- _Prompt 1_
Summarize the Air Conditions announcement in two sentences.
- _Prompt 2_
Continue the Air Conditions announcement from the end of its last sentence.

- _Document passage_
* * *

GalerijaGallery invites you to watch the first online episode of “Air Conditions”, featuring the work of Noemi Veberič Levovnik: The Cold Days of a Clown.
The title of the exhibition – Air Conditions – refers to the fact that the living and working conditions, in which artists find themselves, inevitably influence not only their lives, but also their artistic output, since every artwork is to a certain extent unavoidably influenced by these conditions, while also reflecting them.
Artists created a short and honest self-portrait, which in turn also offers a brief artistic reflection on the spatial and temporal conditions they are living in right now.
The current changes in our society and living conditions (in part due to the virus, but also because of the dramatic social and political changes in Europe and elsewhere) have contributed to an increased awareness that the world is in crisis – this heightened perception, a new perspective from which we observe the world right now, should serve as a motor for honest and deep insights and creation.
Noemi Veberič Levovnik (1985) is an interdisciplinary artist from Slovenia. She graduated from Film and Fine Arts at the University of Paris 8 and from Contemporary Art at the Ecole supérieure d’art de Quimper. Her practice lies at the intersection of performance, video, installation, text, sound and drawing. Her storytelling is often centered on an individual’s pursuit of intimacy and belonging, with themes of love, romance and often a psychologically inquisitive component. She is mainly interested in human emotions, the body and dreams/mental images. Her installations, videos and performances were shown amongst others in the MSUM - national Museum of contemporary Art of Slovenia, National Modern Gallery, Galerie A+A, SoundActs in Athens, Performance Art Festival Berlin, SOHO House and Humboldt Box in Berlin. She is now based in Berlin.

* * *

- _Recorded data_
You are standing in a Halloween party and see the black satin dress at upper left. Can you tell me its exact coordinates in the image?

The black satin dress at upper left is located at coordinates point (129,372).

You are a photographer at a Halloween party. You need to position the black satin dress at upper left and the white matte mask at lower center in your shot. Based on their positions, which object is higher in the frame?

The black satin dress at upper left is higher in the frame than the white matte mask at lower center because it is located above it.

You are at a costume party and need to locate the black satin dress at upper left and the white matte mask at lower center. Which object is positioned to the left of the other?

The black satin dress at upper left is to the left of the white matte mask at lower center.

* * *

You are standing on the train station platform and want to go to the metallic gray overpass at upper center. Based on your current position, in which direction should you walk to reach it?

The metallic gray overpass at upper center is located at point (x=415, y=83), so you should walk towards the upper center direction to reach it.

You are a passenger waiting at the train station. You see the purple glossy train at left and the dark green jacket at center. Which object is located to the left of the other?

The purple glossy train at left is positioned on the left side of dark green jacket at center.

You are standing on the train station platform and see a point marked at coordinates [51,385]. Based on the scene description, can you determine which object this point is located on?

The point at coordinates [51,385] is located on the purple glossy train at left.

* * *

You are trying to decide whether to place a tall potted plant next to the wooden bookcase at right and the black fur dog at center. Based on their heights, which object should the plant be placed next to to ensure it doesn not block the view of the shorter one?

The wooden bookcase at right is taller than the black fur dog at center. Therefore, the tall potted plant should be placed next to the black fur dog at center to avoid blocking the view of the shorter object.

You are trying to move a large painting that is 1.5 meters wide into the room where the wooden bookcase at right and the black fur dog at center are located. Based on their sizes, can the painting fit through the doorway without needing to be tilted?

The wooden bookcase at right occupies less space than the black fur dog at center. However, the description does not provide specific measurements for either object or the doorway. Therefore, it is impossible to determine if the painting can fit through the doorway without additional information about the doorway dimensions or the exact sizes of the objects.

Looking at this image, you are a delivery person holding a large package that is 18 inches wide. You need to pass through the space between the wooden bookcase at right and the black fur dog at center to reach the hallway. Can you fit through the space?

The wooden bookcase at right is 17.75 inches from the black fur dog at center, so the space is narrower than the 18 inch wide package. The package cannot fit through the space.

* * *

- _Task answer 1_
GalerijaGallery presents the first online episode of "Air Conditions," a series in which artists make short, honest self-portraits that reflect the living and working conditions shaping their lives and art at a time of widely felt crisis. This episode features The Cold Days of a Clown by Noemi Veberič Levovnik, a Berlin-based interdisciplinary artist from Slovenia whose work spans performance, video, installation, text, sound and drawing and focuses on human emotions, the body and dreams.

- _Task answer 2_
Bodies become characters within an image, that has become a space, into which the viewer can enter physically and emotionally. I want the dreaminess of the image to meet the pulsation of living matter, and enveloped by it, the erotic charge of the naked body. Lately, I want the words to convey the images, to let the mind and body travel through sensual, visceral experiences, guided by the tactile quality of the voice. The sound of words that you can taste in your mouth, sliding down your thoughts, pulsating in your blood. A dream narration, which includes all the hidden layers of existence and affects the viewer in a visceral way, excavating raw elements of human experience and psychology. In art I have been inspired to swim in the pool of those, who question gender and sexuality, especially in an explicitly erotic way, and to get truly wet in these ideas. Moving across the border between darkness and light: playfulness, humor, loneliness and implicit or explicit violence coexist. But there is always a punchline, a witty, sweet, sometimes mean repartee.
Alone, cooped up in a room, thoughts running wild. Feelings of loneliness, of anxiety, not just covid times, also freelancing single artist times, that have been around for years. Realising I might have a personality disorder. Questioning life, existence, through the absence of touch and the built-up emotions, frustrations born out of years of isolation, which has peaked in this pandemic. Desires boiled down to the basic emotional and physical needs. Writing has lately been my main solace, something to hold on to in the storm, when everything else feels like sinking ships. Words which belong to me, concrete words I can hold on to, I can hold in my mouth, I can touch by speaking them out. The sound of my voice is soothing to myself and others. It replaces the physical touch. In a way it feels like love.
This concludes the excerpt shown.